(19日、第106回全国高校野球選手権大会準々決勝 神奈川・東海大相模1―2東東京・関東第一) 夏の甲子園大会で9年ぶりに8強入りした東海大相模は、準々決勝で関東第一に敗れた。 岡村日和マネジャー(3年)は記録員として甲子園球場のベンチに入…

(19日、第106回全国高校野球選手権大会準々決勝 神奈川・東海大相模1―2東東京・関東第一)

 夏の甲子園大会で9年ぶりに8強入りした東海大相模は、準々決勝で関東第一に敗れた。

 岡村日和マネジャー(3年)は記録員として甲子園球場のベンチに入り、チームメートを励まし続けた。

 0―2で迎えた九回、最後の攻撃。チームは1点を返した。さらに2死一、二塁と攻めたが、あと一歩、届かなかった。

 「チームメートをずっと信じていたので、1点取れたところもさすが相模だなと思った。みんなの力が最後まで見られたのが良かった」

 初戦の12日は、朝から緊張で手が震えていた。

 東海大相模で女子マネジャーが甲子園でベンチ入りするのは、初めてのことだった。

 試合の途中。緊張がほぐれてきた選手らを見ているうちに、甲子園が相模原市の学校グラウンドに見えるほど落ち着けた。

 祖父が監督をしていた少年野球チームの子どもたちが、アルプス席で応援しているのが見えた。

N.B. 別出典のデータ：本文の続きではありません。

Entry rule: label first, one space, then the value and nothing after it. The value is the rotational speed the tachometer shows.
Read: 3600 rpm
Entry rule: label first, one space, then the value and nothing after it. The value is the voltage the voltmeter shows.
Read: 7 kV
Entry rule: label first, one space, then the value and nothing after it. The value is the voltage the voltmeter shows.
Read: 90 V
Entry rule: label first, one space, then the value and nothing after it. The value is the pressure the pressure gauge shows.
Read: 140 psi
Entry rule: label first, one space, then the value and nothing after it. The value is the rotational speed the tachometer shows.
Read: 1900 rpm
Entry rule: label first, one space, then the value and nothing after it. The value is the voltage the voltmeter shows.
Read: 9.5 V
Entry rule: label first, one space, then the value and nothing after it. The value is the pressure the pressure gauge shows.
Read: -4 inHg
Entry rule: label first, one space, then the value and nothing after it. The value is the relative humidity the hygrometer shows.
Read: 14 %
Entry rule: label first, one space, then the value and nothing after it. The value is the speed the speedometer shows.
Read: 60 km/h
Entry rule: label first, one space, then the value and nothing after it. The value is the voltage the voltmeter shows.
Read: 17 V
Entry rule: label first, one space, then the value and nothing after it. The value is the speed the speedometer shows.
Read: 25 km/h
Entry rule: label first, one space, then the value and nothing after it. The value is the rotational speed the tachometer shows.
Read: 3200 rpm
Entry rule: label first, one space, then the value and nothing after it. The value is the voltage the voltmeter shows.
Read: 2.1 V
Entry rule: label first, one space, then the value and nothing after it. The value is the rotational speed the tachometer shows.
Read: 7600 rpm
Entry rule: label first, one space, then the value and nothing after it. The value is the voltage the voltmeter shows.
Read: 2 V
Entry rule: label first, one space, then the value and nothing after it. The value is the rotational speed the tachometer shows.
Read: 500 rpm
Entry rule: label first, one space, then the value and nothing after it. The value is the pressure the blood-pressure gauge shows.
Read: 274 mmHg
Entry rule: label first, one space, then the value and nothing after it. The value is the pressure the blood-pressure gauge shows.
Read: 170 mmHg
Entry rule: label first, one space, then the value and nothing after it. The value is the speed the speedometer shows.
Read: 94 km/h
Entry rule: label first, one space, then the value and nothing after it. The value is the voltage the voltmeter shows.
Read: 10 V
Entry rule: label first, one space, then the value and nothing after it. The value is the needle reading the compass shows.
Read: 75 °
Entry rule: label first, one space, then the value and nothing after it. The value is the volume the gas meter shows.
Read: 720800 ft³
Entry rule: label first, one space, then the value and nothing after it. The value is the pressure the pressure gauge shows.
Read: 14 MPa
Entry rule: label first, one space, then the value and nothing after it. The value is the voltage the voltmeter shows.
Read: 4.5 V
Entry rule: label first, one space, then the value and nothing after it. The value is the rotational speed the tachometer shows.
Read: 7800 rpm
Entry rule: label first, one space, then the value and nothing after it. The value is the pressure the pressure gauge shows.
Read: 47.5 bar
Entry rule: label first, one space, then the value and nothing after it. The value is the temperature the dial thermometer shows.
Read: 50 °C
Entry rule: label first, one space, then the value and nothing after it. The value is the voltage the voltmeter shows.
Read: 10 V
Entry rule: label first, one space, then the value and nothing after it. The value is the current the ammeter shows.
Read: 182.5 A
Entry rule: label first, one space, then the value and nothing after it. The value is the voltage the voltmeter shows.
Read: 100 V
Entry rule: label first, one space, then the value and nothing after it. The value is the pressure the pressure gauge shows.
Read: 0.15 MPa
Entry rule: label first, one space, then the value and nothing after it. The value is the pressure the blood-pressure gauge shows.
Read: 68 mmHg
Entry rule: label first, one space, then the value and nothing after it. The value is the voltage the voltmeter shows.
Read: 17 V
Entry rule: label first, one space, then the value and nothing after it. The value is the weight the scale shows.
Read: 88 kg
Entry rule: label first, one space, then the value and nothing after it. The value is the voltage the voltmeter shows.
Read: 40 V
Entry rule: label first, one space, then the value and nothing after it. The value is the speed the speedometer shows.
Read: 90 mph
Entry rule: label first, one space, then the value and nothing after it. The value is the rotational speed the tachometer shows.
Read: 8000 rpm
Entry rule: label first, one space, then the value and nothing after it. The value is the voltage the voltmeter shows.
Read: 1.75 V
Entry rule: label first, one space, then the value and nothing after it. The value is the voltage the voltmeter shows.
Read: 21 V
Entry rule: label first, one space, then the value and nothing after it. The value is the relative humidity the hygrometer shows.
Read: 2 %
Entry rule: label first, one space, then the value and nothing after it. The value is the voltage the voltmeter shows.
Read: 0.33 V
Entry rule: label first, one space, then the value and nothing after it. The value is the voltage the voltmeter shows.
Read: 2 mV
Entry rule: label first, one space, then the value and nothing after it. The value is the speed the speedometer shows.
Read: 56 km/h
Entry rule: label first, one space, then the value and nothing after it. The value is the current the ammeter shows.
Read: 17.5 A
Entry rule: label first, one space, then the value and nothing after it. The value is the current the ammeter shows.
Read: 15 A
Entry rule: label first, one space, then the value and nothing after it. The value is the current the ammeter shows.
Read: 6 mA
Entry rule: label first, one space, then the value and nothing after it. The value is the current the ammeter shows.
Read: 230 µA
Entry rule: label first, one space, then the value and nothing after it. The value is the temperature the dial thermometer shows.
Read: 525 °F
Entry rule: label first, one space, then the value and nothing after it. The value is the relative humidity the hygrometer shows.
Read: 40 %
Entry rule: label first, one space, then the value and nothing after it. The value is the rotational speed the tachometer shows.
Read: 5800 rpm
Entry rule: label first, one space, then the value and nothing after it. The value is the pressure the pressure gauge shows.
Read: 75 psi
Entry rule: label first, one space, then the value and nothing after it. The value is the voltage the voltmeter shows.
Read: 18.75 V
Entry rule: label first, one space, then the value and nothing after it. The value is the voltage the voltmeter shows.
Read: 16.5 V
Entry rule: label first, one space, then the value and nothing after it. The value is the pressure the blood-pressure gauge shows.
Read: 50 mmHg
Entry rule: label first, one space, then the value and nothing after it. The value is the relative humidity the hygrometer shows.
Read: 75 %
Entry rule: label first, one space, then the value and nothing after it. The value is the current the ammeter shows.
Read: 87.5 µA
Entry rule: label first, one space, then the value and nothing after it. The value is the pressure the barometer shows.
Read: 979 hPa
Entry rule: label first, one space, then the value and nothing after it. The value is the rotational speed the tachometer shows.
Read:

 「おじいちゃんも、どこかから見てくれていたらいいな」

 三重県出身。野球一家の長女として生まれ、小学1年になると、祖父が監督を務める少年野球チームに入った。

 しかし、直後に祖父が末期がんとわかり、急逝した。野球を始めてから約2週間後、自身の誕生日前日のことだった。

 「せっかく大好きなおじいちゃんがいるから、野球を始めたのに……」

 傷心の岡村マネジャーは誰にも言わず、幼心にこう決意した。

 「おじいちゃんの分まで野球しやんと(しないと)」

 中学では体格差などを考慮してソフトボールの道に進んだが、「野球に関わりたい」という思いを持ち続けた。

 そして、部活を引退した中学3年の秋、運命の出会いがあった。

 愛知県内であった中京大中京と東海大相模の招待試合。父と2人で見に行き、縦じまのユニホームで躍動する選手らに目を奪われた。